3 Problem definition

Containerization, popularized by Docker and Kubernetes, has significantly altered how software is deployed. At the same time, the extensive use of containerized applications has raised questions regarding potential resource shortages.

Software container migration, a pivotal process in software container management and orchestration, has gained prominence due to its ability to address resource shortages. By migrating software containers between different hosts or VMs, we can implement load-balancing strategies that optimize resource utilization and consistently meet application requirements. Research by Huang et. al [16] and Lu et al. [17] underscores the detrimental effects of inadequately allocated CPU resources, leading to latency and throughput issues, and memory shortages, resulting in crashes.

Second, a management or orchestration service for software containers responsible for load distribution within a physical server may relocate one service from an overloaded host to another to prevent service degradation. Alternatively, the same management or orchestration service may relocate all services from one host to another to activate its power saving mode. Kaushik et al. [18] highlighted that thoughtful resource management can considerably lower energy usage, aligning with green computing goals. Implementing adaptive, energy-aware computation offloading can effectively mitigate the energy consumption of CC systems, which are projected to constitute a substantial portion of the overall energy usage within the cloud infrastructure.

Although the migration of software containers across data centers offers improved performance and resource utilization, some critical challenges impede this process.

  1. 1.

    Migrating software containers between VMs incurs a processing overhead, which temporarily affects application performance.

  2. 2.

    The frequent migration of software containers can lead to a breach of SLAs, increase the operational workload, and put application dependability at risk.

  3. 3.

    Software container resource needs change rapidly, complicating accurate provisioning and potentially causing resource wastage or shortage.

To address these issues, this study presents a mathematical model that aims to replace the location of software containers between the VMs. The goal of the proposed model is to address the scarcity of resources in software containers, VMs, and physical servers while also reducing the overall power consumption of data centers and to propose an algorithm to tackle the challenges that arise when migrating software containers. This algorithm is designed to optimize the allocation and replacement of software containers and improve the efficiency of resource utilization.

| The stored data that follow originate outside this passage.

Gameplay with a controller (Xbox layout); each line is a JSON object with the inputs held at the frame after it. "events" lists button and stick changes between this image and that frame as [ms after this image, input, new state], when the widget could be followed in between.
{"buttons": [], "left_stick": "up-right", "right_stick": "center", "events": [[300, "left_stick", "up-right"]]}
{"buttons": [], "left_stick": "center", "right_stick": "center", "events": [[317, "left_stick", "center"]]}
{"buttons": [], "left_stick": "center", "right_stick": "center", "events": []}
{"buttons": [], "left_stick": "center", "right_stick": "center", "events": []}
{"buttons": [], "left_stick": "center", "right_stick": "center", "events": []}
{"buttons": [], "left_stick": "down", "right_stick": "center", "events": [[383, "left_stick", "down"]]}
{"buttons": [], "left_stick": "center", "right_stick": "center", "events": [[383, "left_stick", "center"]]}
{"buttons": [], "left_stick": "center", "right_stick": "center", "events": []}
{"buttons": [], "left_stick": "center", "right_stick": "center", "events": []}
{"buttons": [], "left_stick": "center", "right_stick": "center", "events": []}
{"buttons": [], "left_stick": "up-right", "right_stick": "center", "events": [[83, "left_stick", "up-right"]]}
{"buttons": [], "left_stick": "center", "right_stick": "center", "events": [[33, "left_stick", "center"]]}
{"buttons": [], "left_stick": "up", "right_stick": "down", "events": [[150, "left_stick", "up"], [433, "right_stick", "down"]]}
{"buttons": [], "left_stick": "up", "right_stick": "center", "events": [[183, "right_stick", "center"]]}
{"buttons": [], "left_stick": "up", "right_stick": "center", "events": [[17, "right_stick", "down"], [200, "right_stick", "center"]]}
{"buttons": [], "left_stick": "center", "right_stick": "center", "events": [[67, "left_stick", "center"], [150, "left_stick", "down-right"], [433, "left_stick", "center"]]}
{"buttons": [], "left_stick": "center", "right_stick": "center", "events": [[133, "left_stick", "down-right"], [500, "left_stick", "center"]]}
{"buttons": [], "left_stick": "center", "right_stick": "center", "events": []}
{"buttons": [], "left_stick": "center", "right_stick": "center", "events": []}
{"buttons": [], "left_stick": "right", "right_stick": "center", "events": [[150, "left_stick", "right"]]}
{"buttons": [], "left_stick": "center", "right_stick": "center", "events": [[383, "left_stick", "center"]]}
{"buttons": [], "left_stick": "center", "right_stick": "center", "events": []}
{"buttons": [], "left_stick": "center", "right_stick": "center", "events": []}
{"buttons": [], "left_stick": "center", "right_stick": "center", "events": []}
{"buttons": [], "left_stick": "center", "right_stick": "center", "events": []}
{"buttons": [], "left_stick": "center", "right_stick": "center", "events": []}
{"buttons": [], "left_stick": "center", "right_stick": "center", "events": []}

To assess its effectiveness in managing horizontal scaling complexities, its performance has been evaluated and compared with that of the existing algorithms.

4 Mathematical replacement models

Here, we propose a novel ILP software container replacement model, a ground-breaking innovation aimed at optimizing CPU utilization, reducing energy consumption, and preventing potential resource shortages, such as memory and network bandwidth. This model represents a innovative approach, harmonizing computational efficiency with resource allocation dynamics. Furthermore, we compare our model with the benchmark framework proposed by Rossi et al. in 2019 [19], evaluating its efficacy in the current scientific landscape.

4.1 Mathematical definition and formulation of the proposed model

Our proposed model, Resource-Optimized Container Allocation and Migration System (ROCAMS), directly responds to resource utilization and energy consumption challenges in physical server settings. It focuses on the crucial relationship between CPU usage and power consumption. Our model strives to optimize the distribution of resources among hosts to minimize energy consumption while maintaining operational efficiency.

To achieve these objectives, the model defines objective functions and constraints tailored to address the various aspects of resource utilization and distribution. The objective functions prioritize minimizing excessive software container migrations and reducing disparities in CPU, memory, and network bandwidth usage across the servers. Meanwhile, the constraints ensure sufficient resources for software containers within VMs and maintain CPU usage within specified bounds relative to the average usage of the selected server groups, which are discussed in Sect. 5. In addition, the constraints address memory, network bandwidth, and network latency considerations to ensure optimal performance and resource allocation.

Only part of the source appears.